2. The gesture recognition home theater system according to claim 1, wherein the camera is a Kinect camera.

3. The gesture recognition home theater system according to claim 2, characterized in that: the gesture recognition module includes an image preprocessing module, a gesture segmentation module, a gesture feature extraction module and a gesture matching module, the image preprocessing module, The gesture segmentation module, the gesture feature extraction module and the gesture matching module are connected in sequence.

4. The gesture recognition home theater system according to claim 3, wherein the gesture segmentation module includes a skin color segmentation module and an outline segmentation module, and the skin color segmentation module is connected to the outline segmentation module.

5. The gesture recognition home theater system according to claim 4, wherein a gesture library is provided in the gesture matching module, and the gesture library contains more than one gesture, and each gesture corresponds to a different operation command, The operation command is used to send to the control module.

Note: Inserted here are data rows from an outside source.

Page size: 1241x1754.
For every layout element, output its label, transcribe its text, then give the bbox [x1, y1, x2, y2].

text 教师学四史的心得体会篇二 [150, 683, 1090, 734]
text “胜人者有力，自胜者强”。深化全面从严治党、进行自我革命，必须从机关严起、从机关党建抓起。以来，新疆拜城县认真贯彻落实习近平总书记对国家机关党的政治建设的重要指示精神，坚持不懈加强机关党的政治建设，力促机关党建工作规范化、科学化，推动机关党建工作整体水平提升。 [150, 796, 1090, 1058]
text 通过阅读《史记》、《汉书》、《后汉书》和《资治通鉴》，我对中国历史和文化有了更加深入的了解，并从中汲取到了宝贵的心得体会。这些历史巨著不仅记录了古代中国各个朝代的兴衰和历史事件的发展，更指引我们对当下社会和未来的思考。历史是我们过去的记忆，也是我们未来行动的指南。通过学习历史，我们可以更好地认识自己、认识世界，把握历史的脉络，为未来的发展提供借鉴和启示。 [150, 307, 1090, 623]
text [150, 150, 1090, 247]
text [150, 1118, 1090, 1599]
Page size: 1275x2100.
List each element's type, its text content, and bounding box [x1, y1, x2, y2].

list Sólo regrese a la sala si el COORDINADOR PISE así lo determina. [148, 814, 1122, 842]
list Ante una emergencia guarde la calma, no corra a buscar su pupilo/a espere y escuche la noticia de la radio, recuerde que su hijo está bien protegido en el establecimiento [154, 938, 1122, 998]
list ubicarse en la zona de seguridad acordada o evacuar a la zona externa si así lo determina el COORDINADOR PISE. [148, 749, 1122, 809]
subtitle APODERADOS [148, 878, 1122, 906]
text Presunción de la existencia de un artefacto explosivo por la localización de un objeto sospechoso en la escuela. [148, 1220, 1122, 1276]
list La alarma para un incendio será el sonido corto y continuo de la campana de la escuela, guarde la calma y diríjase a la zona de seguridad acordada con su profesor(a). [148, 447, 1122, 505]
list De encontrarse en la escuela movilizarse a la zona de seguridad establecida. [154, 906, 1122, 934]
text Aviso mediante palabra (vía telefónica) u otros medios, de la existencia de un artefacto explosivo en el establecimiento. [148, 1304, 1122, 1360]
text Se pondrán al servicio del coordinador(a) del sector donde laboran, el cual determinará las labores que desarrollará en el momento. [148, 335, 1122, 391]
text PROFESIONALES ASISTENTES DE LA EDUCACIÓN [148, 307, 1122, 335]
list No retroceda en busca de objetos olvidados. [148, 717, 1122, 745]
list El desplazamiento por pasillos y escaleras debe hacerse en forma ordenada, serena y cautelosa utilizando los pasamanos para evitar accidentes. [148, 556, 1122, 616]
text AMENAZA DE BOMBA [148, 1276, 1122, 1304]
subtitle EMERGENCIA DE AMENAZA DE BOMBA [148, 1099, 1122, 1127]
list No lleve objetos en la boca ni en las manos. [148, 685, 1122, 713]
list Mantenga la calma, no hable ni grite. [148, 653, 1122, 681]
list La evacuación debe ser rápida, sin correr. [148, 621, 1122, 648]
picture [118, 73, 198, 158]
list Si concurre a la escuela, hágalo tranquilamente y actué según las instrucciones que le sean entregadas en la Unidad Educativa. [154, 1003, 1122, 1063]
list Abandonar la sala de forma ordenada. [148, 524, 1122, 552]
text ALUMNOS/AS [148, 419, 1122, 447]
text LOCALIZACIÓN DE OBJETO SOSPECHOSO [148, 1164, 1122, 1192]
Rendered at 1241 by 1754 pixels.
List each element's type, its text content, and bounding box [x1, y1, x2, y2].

6. The gesture recognition home theater system according to claim 5, characterized in that: the gesture library contains 14 different gestures, and the 14 different gestures respectively correspond to the previous song or the previous channel and the previous song Track or previous channel, decrease volume by one level, increase volume by one level, decrease volume by five levels, increase volume by five levels, pop-up menu for system settings, confirm selected option, select previous option, select next option, mute , release mute, pause the video being played and shut down the operating instructions.

7. An operation method based on the gesture recognition home theater system according to claims 1-6, characterized in that a convolutional neural network is used in the operation method.

8. The operation method of the gesture recognition home theater system according to claim 7, comprising the following steps:

1) The sound pick-up module receives and recognizes the voice signal for power-on, and sends the power-on signal to the control module after the recognition is successful, and the control module sends a power-on command to the audio-visual equipment and the camera;

2) The camera receives and recognizes the gesture image, and sends the recognition result to the control module after the recognition is successful, and the control module sends an operation command to the audio-visual equipment.

9. The operation method of the gesture recognition home theater system according to claim 8, characterized in that: in the step 2), after the camera receives the gesture image, recognizing the depth image in the gesture image comprises the following steps:

a) performing a noise filtering operation on the depth image;

b) Segmenting the depth image after the noise filtering operation;

c) Extracting depth image features on the segmented depth image as samples;

d) Perform one-to-many comparison and matching between the extracted depth image feature samples and the data in the gesture library, and match the corresponding operation instructions.

10. The operation method of the gesture recognition home theater system according to claim 9, characterized in that: the depth image after the noise filtering operation in the step b) is aligned by using two methods based on skin color and based on the shape of the hand to split.